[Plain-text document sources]
··········

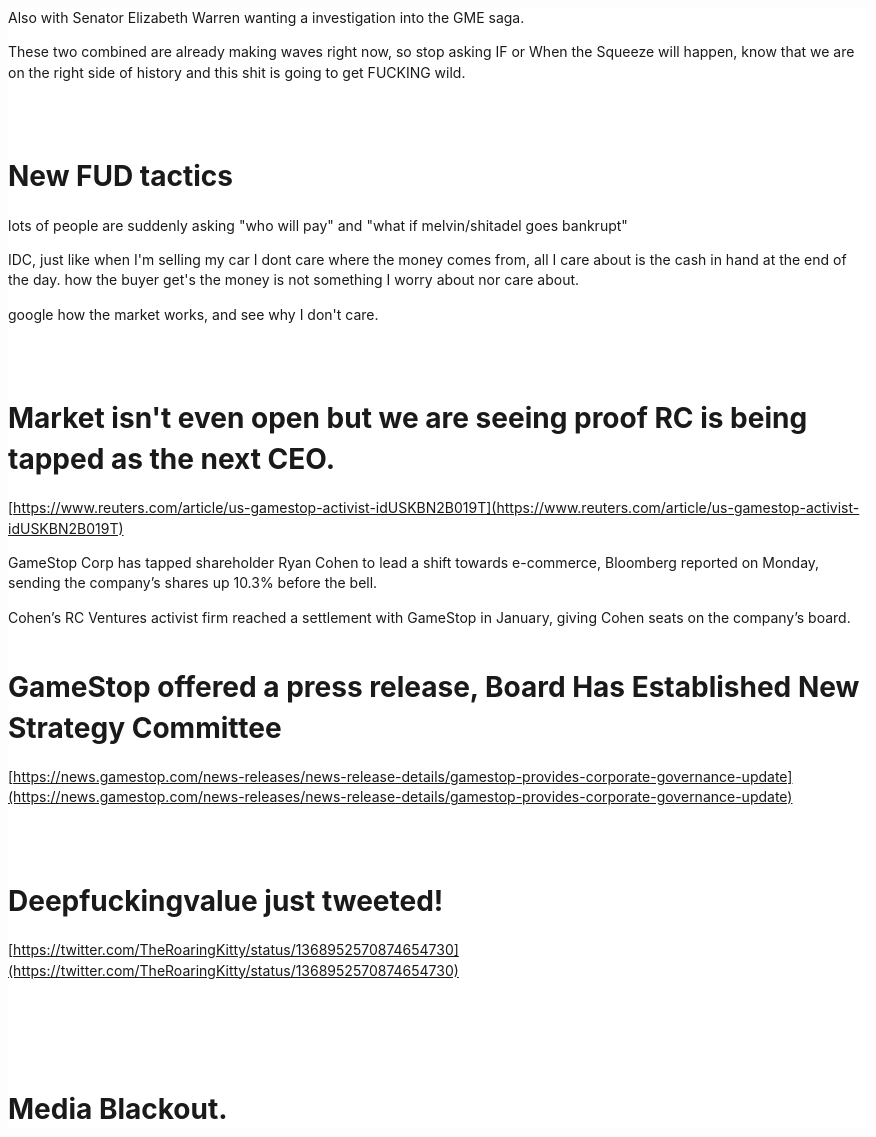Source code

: Also with Senator Elizabeth Warren wanting a investigation into the GME saga.

These two combined are already making waves right now, so stop asking IF or When the Squeeze will happen, know that we are on the right side of history and this shit is going to get FUCKING wild.

&#x200B;

# New FUD tactics

lots of people are suddenly asking "who will pay" and "what if melvin/shitadel goes bankrupt"

IDC, just like when I'm selling my car I dont care where the money comes from, all I care about is the cash in hand at the end of the day. how the buyer get's the money is not something I worry about nor care about.

google how the market works, and see why I don't care.

&#x200B;

 

# Market isn't even open but we are seeing proof RC is being tapped as the next CEO.

[https://www.reuters.com/article/us-gamestop-activist-idUSKBN2B019T](https://www.reuters.com/article/us-gamestop-activist-idUSKBN2B019T)

GameStop Corp has tapped shareholder Ryan Cohen to lead a shift towards e-commerce, Bloomberg reported on Monday, sending the company’s shares up 10.3% before the bell.

Cohen’s RC Ventures activist firm reached a settlement with GameStop in January, giving Cohen seats on the company’s board.

 

# GameStop offered a press release, Board Has Established New Strategy Committee

[https://news.gamestop.com/news-releases/news-release-details/gamestop-provides-corporate-governance-update](https://news.gamestop.com/news-releases/news-release-details/gamestop-provides-corporate-governance-update)

&#x200B;

# Deepfuckingvalue just tweeted!

[https://twitter.com/TheRoaringKitty/status/1368952570874654730](https://twitter.com/TheRoaringKitty/status/1368952570874654730)

&#x200B;

&#x200B;

# Media Blackout.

··········

Task goal:
Please report every line of the records above that contains the word "release".

Exercise output:
# GameStop offered a press release, Board Has Established New Strategy Committee
[https://news.gamestop.com/news-releases/news-release-details/gamestop-provides-corporate-governance-update](https://news.gamestop.com/news-releases/news-release-details/gamestop-provides-corporate-governance-update)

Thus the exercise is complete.